Created 08-10-2017 07:08 PM
Could you remind me whats going on here in this example explain plan. The table contains 611 rows, which I see are being read. Then it appears as the key is not null predicate is applied and the number of rows drops to 306. There are no null fields in this dataset.
How is this pruning data? I would have expected that to be the same as the input size.
Map Operator Tree:
TableScan
alias: a
filterExpr: key is not null (type: boolean)
Statistics: Num rows: 611 Data size: 1833 Basic stats: COMPLETE Column stats: NONE
Filter Operator
predicate: key is not null (type: boolean)

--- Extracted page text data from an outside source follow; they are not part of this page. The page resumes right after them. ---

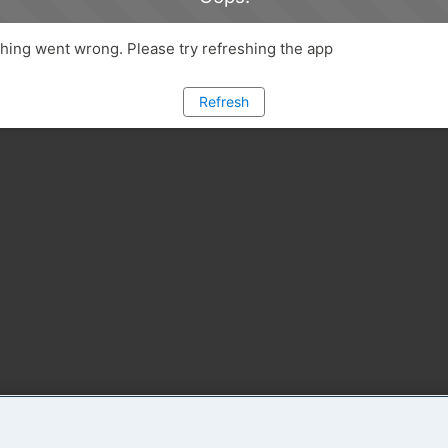
ing went wrong. Please try refreshing the app
Refresh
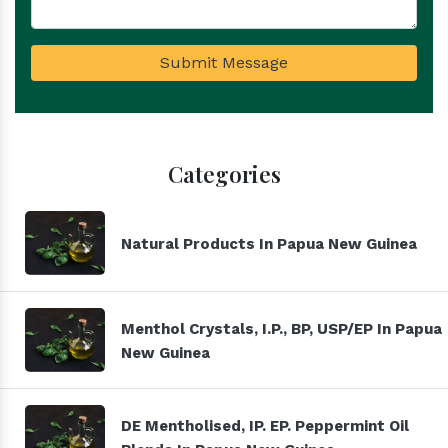
Submit Message
Categories
Natural Products In Papua New Guinea
Menthol Crystals, I.P., BP, USP/EP In Papua
New Guinea
DE Mentholised, IP. EP. Peppermint Oil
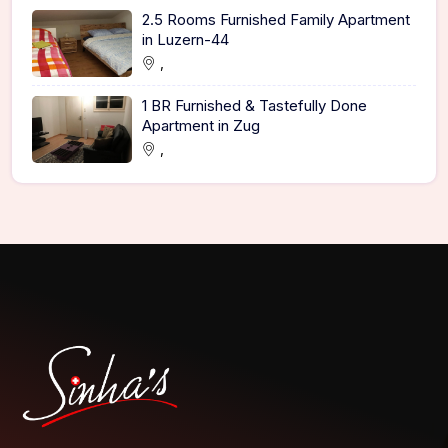
2.5 Rooms Furnished Family Apartment
in Luzern-44
,
1 BR Furnished & Tastefully Done
Apartment in Zug
,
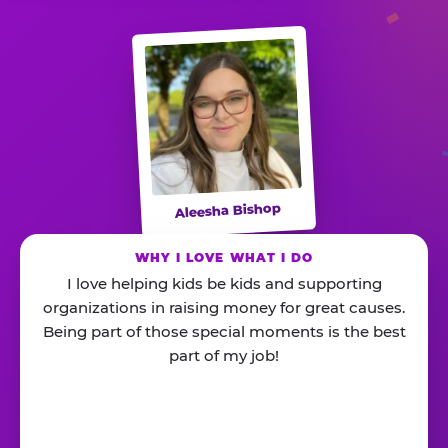
Aleesha Bishop
WHY I LOVE WHAT I DO
I love helping kids be kids and supporting
organizations in raising money for great causes.
Being part of those special moments is the best
part of my job!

Statistics: Num rows: 306 Data size: 918 Basic stats: COMPLETE Column stats: NONE
Reduce Output Operator
key expressions: key (type: string)
sort order: +
Map-reduce partition columns: key (type: string)
Statistics: Num rows: 306 Data size: 918 Basic stats: COMPLETE Column stats: NONE
Created 08-11-2017 08:02 PM
These numbers (Num rows, Data size) are estimated by Hive (optimizer) and do not represent actual numbers. You can run EXPLAIN + ANALYZE to see both Estimated and Actual numbers.
Created 08-11-2017 08:02 PM
These numbers (Num rows, Data size) are estimated by Hive (optimizer) and do not represent actual numbers. You can run EXPLAIN + ANALYZE to see both Estimated and Actual numbers.
Created 08-16-2017 06:18 PM
Thanks! This is exactly what I was looking for.